■ **Exercise**: Copy every line of the material below verbatim, keeping each line in its original order.

Dataset records:
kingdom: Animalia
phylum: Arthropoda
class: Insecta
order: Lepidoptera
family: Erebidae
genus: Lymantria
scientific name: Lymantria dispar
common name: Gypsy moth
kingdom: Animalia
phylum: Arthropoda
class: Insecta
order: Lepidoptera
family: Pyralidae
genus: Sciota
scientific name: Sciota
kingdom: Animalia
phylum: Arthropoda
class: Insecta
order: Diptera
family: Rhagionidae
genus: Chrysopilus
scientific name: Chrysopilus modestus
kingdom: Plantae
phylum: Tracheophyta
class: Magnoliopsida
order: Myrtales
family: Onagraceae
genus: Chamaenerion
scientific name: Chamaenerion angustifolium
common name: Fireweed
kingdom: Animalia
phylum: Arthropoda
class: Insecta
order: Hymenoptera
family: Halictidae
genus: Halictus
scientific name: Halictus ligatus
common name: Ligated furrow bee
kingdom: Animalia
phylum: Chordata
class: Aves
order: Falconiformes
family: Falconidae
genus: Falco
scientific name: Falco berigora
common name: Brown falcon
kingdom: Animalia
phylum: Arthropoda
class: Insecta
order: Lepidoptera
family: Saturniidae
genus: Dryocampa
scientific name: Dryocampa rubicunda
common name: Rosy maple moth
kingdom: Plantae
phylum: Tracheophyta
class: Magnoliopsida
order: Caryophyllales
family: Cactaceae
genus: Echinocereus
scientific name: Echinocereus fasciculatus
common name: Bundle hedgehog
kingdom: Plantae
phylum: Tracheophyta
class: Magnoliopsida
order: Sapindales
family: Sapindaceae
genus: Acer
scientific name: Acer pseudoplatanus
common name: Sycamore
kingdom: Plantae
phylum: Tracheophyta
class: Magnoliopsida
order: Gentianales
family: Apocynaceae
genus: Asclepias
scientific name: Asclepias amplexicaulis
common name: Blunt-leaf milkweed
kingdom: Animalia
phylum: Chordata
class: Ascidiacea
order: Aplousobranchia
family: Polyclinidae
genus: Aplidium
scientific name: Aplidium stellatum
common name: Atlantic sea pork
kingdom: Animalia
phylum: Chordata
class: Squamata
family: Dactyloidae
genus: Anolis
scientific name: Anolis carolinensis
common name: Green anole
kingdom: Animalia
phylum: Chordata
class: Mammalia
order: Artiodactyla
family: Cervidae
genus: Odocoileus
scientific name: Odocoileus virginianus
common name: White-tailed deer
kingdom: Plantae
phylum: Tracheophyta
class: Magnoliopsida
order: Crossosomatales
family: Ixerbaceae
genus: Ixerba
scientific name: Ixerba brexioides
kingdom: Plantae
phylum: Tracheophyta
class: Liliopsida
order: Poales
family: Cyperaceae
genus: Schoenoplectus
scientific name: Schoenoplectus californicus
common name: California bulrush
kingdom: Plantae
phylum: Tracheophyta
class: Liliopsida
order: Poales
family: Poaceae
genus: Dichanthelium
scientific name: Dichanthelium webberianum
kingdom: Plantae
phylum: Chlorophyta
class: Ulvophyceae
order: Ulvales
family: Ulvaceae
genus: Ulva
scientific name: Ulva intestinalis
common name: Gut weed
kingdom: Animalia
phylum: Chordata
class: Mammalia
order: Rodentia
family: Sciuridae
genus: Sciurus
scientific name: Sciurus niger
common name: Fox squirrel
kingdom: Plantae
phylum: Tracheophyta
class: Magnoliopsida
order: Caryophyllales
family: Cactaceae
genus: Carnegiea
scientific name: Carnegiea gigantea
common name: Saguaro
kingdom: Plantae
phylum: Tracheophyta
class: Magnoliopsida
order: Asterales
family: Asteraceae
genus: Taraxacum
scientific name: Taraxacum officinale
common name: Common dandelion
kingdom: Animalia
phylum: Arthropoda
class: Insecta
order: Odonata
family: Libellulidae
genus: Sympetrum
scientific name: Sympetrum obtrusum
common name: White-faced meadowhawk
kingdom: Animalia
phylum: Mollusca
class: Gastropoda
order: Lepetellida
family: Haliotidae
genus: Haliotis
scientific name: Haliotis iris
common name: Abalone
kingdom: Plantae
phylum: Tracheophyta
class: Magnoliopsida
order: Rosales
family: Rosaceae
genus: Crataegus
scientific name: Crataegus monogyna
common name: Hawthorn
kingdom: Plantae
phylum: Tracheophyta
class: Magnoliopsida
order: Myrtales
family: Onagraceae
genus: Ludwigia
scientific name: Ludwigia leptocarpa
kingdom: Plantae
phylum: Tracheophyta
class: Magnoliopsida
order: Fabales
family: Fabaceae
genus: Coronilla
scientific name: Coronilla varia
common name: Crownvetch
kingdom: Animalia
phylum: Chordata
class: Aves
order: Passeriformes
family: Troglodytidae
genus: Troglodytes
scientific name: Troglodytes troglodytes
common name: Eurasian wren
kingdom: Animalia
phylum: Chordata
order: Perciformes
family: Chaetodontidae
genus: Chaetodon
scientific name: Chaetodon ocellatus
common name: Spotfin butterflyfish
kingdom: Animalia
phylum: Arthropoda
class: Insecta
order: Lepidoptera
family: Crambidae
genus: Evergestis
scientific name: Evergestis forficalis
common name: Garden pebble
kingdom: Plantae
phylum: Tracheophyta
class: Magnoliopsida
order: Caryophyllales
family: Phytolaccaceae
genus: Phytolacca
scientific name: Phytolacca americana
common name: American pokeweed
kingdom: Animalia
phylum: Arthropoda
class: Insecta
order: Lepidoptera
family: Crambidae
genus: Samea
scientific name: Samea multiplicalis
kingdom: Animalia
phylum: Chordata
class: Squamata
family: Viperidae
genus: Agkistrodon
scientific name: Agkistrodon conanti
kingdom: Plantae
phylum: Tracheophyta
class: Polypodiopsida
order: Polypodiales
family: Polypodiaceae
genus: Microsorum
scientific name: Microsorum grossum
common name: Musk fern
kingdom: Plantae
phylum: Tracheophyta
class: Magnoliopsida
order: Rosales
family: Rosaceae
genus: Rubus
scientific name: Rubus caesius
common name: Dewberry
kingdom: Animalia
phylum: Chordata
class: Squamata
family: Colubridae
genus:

■ **Complete answer**:
kingdom: Animalia
phylum: Arthropoda
class: Insecta
order: Lepidoptera
family: Erebidae
genus: Lymantria
scientific name: Lymantria dispar
common name: Gypsy moth
kingdom: Animalia
phylum: Arthropoda
class: Insecta
order: Lepidoptera
family: Pyralidae
genus: Sciota
scientific name: Sciota
kingdom: Animalia
phylum: Arthropoda
class: Insecta
order: Diptera
family: Rhagionidae
genus: Chrysopilus
scientific name: Chrysopilus modestus
kingdom: Plantae
phylum: Tracheophyta
class: Magnoliopsida
order: Myrtales
family: Onagraceae
genus: Chamaenerion
scientific name: Chamaenerion angustifolium
common name: Fireweed
kingdom: Animalia
phylum: Arthropoda
class: Insecta
order: Hymenoptera
family: Halictidae
genus: Halictus
scientific name: Halictus ligatus
common name: Ligated furrow bee
kingdom: Animalia
phylum: Chordata
class: Aves
order: Falconiformes
family: Falconidae
genus: Falco
scientific name: Falco berigora
common name: Brown falcon
kingdom: Animalia
phylum: Arthropoda
class: Insecta
order: Lepidoptera
family: Saturniidae
genus: Dryocampa
scientific name: Dryocampa rubicunda
common name: Rosy maple moth
kingdom: Plantae
phylum: Tracheophyta
class: Magnoliopsida
order: Caryophyllales
family: Cactaceae
genus: Echinocereus
scientific name: Echinocereus fasciculatus
common name: Bundle hedgehog
kingdom: Plantae
phylum: Tracheophyta
class: Magnoliopsida
order: Sapindales
family: Sapindaceae
genus: Acer
scientific name: Acer pseudoplatanus
common name: Sycamore
kingdom: Plantae
phylum: Tracheophyta
class: Magnoliopsida
order: Gentianales
family: Apocynaceae
genus: Asclepias
scientific name: Asclepias amplexicaulis
common name: Blunt-leaf milkweed
kingdom: Animalia
phylum: Chordata
class: Ascidiacea
order: Aplousobranchia
family: Polyclinidae
genus: Aplidium
scientific name: Aplidium stellatum
common name: Atlantic sea pork
kingdom: Animalia
phylum: Chordata
class: Squamata
family: Dactyloidae
genus: Anolis
scientific name: Anolis carolinensis
common name: Green anole
kingdom: Animalia
phylum: Chordata
class: Mammalia
order: Artiodactyla
family: Cervidae
genus: Odocoileus
scientific name: Odocoileus virginianus
common name: White-tailed deer
kingdom: Plantae
phylum: Tracheophyta
class: Magnoliopsida
order: Crossosomatales
family: Ixerbaceae
genus: Ixerba
scientific name: Ixerba brexioides
kingdom: Plantae
phylum: Tracheophyta
class: Liliopsida
order: Poales
family: Cyperaceae
genus: Schoenoplectus
scientific name: Schoenoplectus californicus
common name: California bulrush
kingdom: Plantae
phylum: Tracheophyta
class: Liliopsida
order: Poales
family: Poaceae
genus: Dichanthelium
scientific name: Dichanthelium webberianum
kingdom: Plantae
phylum: Chlorophyta
class: Ulvophyceae
order: Ulvales
family: Ulvaceae
genus: Ulva
scientific name: Ulva intestinalis
common name: Gut weed
kingdom: Animalia
phylum: Chordata
class: Mammalia
order: Rodentia
family: Sciuridae
genus: Sciurus
scientific name: Sciurus niger
common name: Fox squirrel
kingdom: Plantae
phylum: Tracheophyta
class: Magnoliopsida
order: Caryophyllales
family: Cactaceae
genus: Carnegiea
scientific name: Carnegiea gigantea
common name: Saguaro
kingdom: Plantae
phylum: Tracheophyta
class: Magnoliopsida
order: Asterales
family: Asteraceae
genus: Taraxacum
scientific name: Taraxacum officinale
common name: Common dandelion
kingdom: Animalia
phylum: Arthropoda
class: Insecta
order: Odonata
family: Libellulidae
genus: Sympetrum
scientific name: Sympetrum obtrusum
common name: White-faced meadowhawk
kingdom: Animalia
phylum: Mollusca
class: Gastropoda
order: Lepetellida
family: Haliotidae
genus: Haliotis
scientific name: Haliotis iris
common name: Abalone
kingdom: Plantae
phylum: Tracheophyta
class: Magnoliopsida
order: Rosales
family: Rosaceae
genus: Crataegus
scientific name: Crataegus monogyna
common name: Hawthorn
kingdom: Plantae
phylum: Tracheophyta
class: Magnoliopsida
order: Myrtales
family: Onagraceae
genus: Ludwigia
scientific name: Ludwigia leptocarpa
kingdom: Plantae
phylum: Tracheophyta
class: Magnoliopsida
order: Fabales
family: Fabaceae
genus: Coronilla
scientific name: Coronilla varia
common name: Crownvetch
kingdom: Animalia
phylum: Chordata
class: Aves
order: Passeriformes
family: Troglodytidae
genus: Troglodytes
scientific name: Troglodytes troglodytes
common name: Eurasian wren
kingdom: Animalia
phylum: Chordata
order: Perciformes
family: Chaetodontidae
genus: Chaetodon
scientific name: Chaetodon ocellatus
common name: Spotfin butterflyfish
kingdom: Animalia
phylum: Arthropoda
class: Insecta
order: Lepidoptera
family: Crambidae
genus: Evergestis
scientific name: Evergestis forficalis
common name: Garden pebble
kingdom: Plantae
phylum: Tracheophyta
class: Magnoliopsida
order: Caryophyllales
family: Phytolaccaceae
genus: Phytolacca
scientific name: Phytolacca americana
common name: American pokeweed
kingdom: Animalia
phylum: Arthropoda
class: Insecta
order: Lepidoptera
family: Crambidae
genus: Samea
scientific name: Samea multiplicalis
kingdom: Animalia
phylum: Chordata
class: Squamata
family: Viperidae
genus: Agkistrodon
scientific name: Agkistrodon conanti
kingdom: Plantae
phylum: Tracheophyta
class: Polypodiopsida
order: Polypodiales
family: Polypodiaceae
genus: Microsorum
scientific name: Microsorum grossum
common name: Musk fern
kingdom: Plantae
phylum: Tracheophyta
class: Magnoliopsida
order: Rosales
family: Rosaceae
genus: Rubus
scientific name: Rubus caesius
common name: Dewberry
kingdom: Animalia
phylum: Chordata
class: Squamata
family: Colubridae
genus:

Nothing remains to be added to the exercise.